= 原文 =

社会的入院について


  本当に社会的入院が医療費を押し上げているのでしょうか

老人の「社会的入院」医療費について

 老人の「社会的入院」に対する関心が、公的介護保険との関係で再び高まっています。また厚生省高官の中には「老人の「社会的入院」の費用が3-5兆円以上掛かっており、医療費の無駄」などの根拠のない放言もあります。
 実際に病状が安定しても家庭の事情で退院が出来ないお年寄りは増えてきているのは事実ですが、現実には一人暮らしであったり、老夫婦だけの生活であったり、日常生活で全介助を要したり、痴呆が進行したお年寄りの在宅介護は現在の核家族では難しい事も多くあります。
 一方、この方たちの受け入れは、まだ十分でなくこの対策も遅れており、やっと老人保健施設、特別養護老人ホームの設置が進められていますが、十分な見通しもない計画で、老人保健施設の位置づけ、施設看護の内容、継続治療の難しいことなどの問題があげられており、一部の老人保健施設では入所が長期化し、病院とのピンポン現象、在宅への復帰もままならない状況です。また、一部では医療産業の進出もあり地域医療に混乱を与えています。特別養護老人ホームも必要な施設ではありますが、先日の厚生省がらみの汚職などで問題が多いことも事実です。

= 確認するデータ =
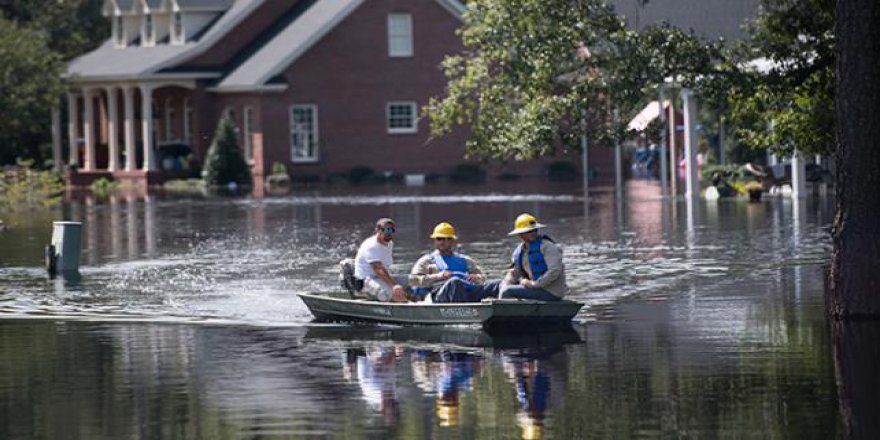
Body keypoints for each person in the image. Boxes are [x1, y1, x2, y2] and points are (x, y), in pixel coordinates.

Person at [409, 222, 501, 303]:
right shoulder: (426, 261)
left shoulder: (465, 260)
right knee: (455, 282)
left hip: (467, 294)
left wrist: (476, 277)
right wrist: (438, 276)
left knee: (497, 283)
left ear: (453, 240)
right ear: (434, 240)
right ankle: (461, 313)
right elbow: (413, 281)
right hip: (441, 296)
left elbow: (482, 278)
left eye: (447, 239)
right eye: (439, 239)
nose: (443, 242)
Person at [500, 213, 568, 301]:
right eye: (528, 231)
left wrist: (534, 284)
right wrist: (506, 284)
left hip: (550, 291)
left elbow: (555, 271)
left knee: (508, 291)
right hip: (535, 288)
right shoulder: (519, 251)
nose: (533, 233)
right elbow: (514, 272)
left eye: (535, 230)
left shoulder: (548, 247)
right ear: (520, 234)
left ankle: (507, 312)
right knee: (502, 286)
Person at [354, 218, 410, 302]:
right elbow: (378, 269)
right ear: (378, 230)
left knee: (412, 280)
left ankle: (415, 298)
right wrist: (394, 286)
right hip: (367, 280)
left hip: (382, 277)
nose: (389, 232)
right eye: (386, 229)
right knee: (388, 293)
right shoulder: (371, 245)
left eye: (391, 230)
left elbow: (385, 268)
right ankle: (405, 305)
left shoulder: (389, 244)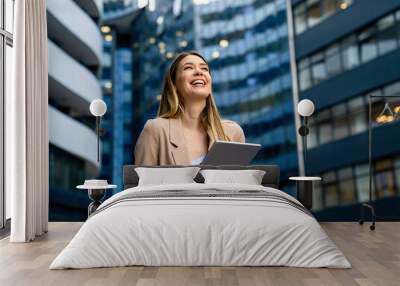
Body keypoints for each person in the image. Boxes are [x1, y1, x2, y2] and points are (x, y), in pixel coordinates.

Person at [134, 51, 245, 165]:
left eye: (204, 69)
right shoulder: (155, 130)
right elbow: (141, 182)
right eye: (188, 68)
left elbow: (238, 182)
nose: (199, 72)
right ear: (174, 85)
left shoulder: (233, 133)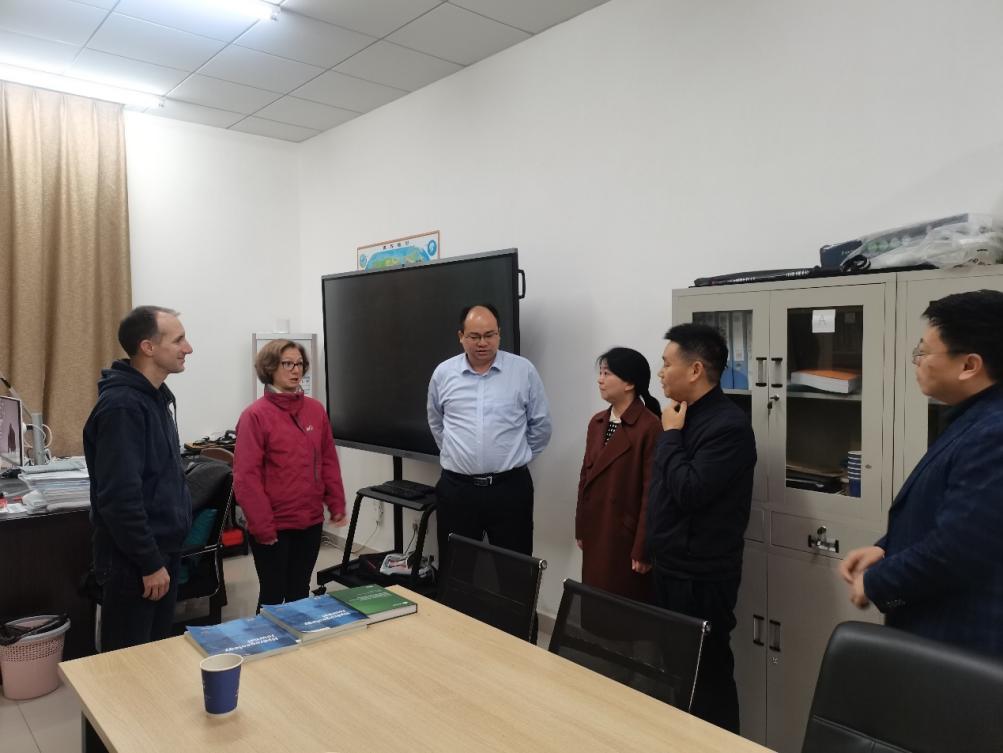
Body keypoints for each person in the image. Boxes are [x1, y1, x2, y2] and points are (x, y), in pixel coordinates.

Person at [840, 289, 1003, 657]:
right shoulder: (974, 417)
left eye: (924, 352)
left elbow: (959, 550)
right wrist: (886, 549)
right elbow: (956, 515)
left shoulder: (994, 432)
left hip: (962, 644)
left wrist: (877, 583)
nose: (917, 362)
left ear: (969, 365)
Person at [646, 322, 756, 732]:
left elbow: (690, 491)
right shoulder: (682, 415)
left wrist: (670, 437)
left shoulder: (728, 426)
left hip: (701, 576)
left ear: (695, 370)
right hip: (671, 565)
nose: (661, 372)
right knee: (677, 671)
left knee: (707, 677)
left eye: (666, 363)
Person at [83, 306, 194, 651]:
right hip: (135, 563)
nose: (188, 348)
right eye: (178, 340)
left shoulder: (155, 398)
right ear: (148, 347)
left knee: (154, 654)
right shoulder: (123, 406)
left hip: (160, 553)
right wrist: (149, 562)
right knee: (128, 663)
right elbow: (120, 498)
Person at [427, 303, 552, 573]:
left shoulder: (523, 371)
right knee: (456, 571)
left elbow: (541, 425)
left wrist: (515, 457)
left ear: (499, 334)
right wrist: (459, 456)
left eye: (489, 335)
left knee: (515, 572)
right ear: (461, 336)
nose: (482, 343)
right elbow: (437, 422)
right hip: (457, 490)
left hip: (510, 489)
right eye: (474, 336)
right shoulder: (443, 374)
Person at [234, 340, 347, 610]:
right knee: (273, 595)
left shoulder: (315, 410)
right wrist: (262, 526)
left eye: (299, 364)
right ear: (270, 367)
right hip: (273, 525)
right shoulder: (254, 416)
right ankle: (268, 638)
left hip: (310, 521)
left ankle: (299, 638)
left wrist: (336, 503)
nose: (296, 370)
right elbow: (246, 477)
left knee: (299, 591)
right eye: (287, 364)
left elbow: (328, 460)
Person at [576, 347, 661, 602]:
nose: (600, 380)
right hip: (596, 528)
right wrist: (581, 527)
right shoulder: (597, 422)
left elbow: (651, 493)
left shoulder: (650, 426)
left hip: (625, 536)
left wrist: (643, 547)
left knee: (622, 609)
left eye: (607, 373)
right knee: (595, 604)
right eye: (600, 373)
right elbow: (585, 479)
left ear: (629, 383)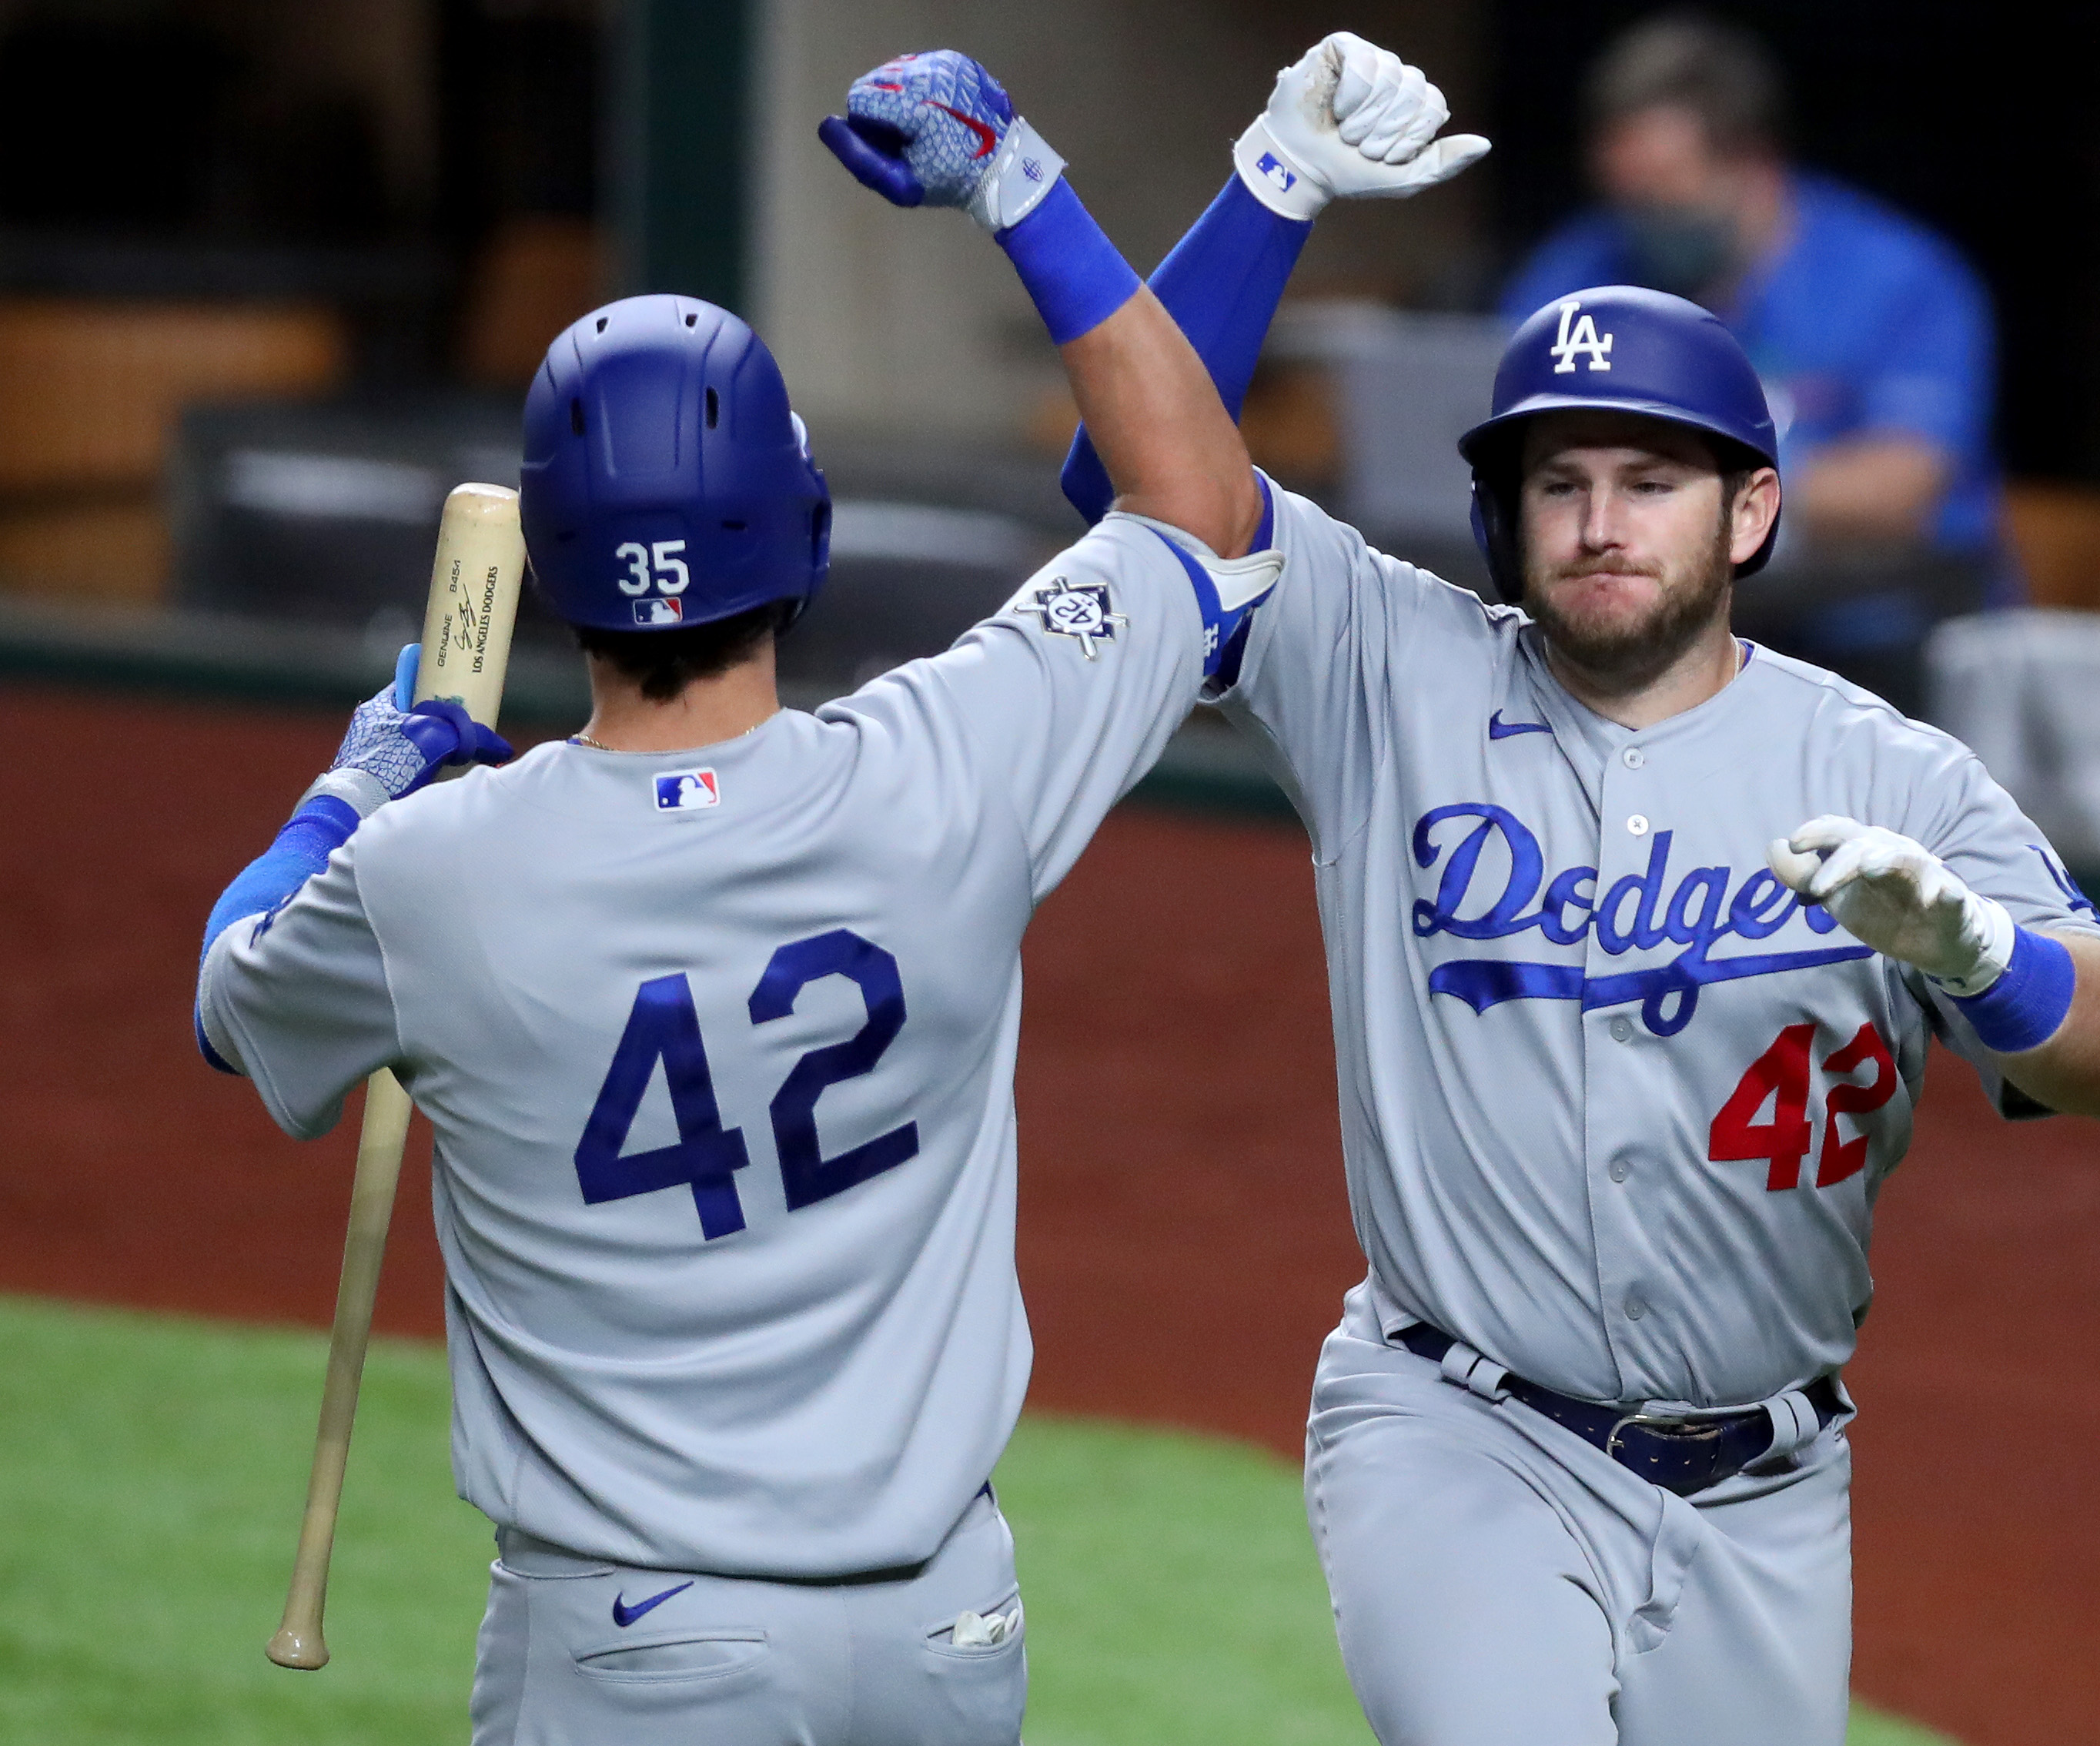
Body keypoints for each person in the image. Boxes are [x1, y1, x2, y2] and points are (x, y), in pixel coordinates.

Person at [190, 48, 1342, 1746]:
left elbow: (232, 999)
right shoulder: (953, 761)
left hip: (639, 1645)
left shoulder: (437, 874)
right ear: (798, 535)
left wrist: (351, 789)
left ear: (564, 567)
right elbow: (1196, 502)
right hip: (945, 1631)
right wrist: (1017, 182)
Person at [1062, 32, 2100, 1746]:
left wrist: (1977, 947)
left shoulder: (1888, 774)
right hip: (1456, 1433)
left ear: (1747, 513)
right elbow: (1135, 492)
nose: (1594, 523)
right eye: (1555, 483)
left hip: (1766, 1492)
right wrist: (1268, 191)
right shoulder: (1384, 666)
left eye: (1646, 483)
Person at [1498, 12, 2005, 704]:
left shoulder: (1899, 278)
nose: (1643, 218)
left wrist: (1671, 483)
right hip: (1655, 640)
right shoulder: (1584, 262)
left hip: (1872, 647)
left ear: (1752, 162)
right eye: (1625, 194)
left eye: (1665, 189)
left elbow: (1898, 485)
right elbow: (1503, 423)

= 問題の詳細 =
社会的入院についての原文から、「本当に社会的入院が医療費を押し上げているのでしょうか」を含む語句で始まり「で問題が多いことも事実です。」で終わる部分を、一字一句変えずに返してください。 これらの項目は原文とは別の資料です。

= 問題の解答 =
本当に社会的入院が医療費を押し上げているのでしょうか

老人の「社会的入院」医療費について

 老人の「社会的入院」に対する関心が、公的介護保険との関係で再び高まっています。また厚生省高官の中には「老人の「社会的入院」の費用が3-5兆円以上掛かっており、医療費の無駄」などの根拠のない放言もあります。
 実際に病状が安定しても家庭の事情で退院が出来ないお年寄りは増えてきているのは事実ですが、現実には一人暮らしであったり、老夫婦だけの生活であったり、日常生活で全介助を要したり、痴呆が進行したお年寄りの在宅介護は現在の核家族では難しい事も多くあります。
 一方、この方たちの受け入れは、まだ十分でなくこの対策も遅れており、やっと老人保健施設、特別養護老人ホームの設置が進められていますが、十分な見通しもない計画で、老人保健施設の位置づけ、施設看護の内容、継続治療の難しいことなどの問題があげられており、一部の老人保健施設では入所が長期化し、病院とのピンポン現象、在宅への復帰もままならない状況です。また、一部では医療産業の進出もあり地域医療に混乱を与えています。特別養護老人ホームも必要な施設ではありますが、先日の厚生省がらみの汚職などで問題が多いことも事実です。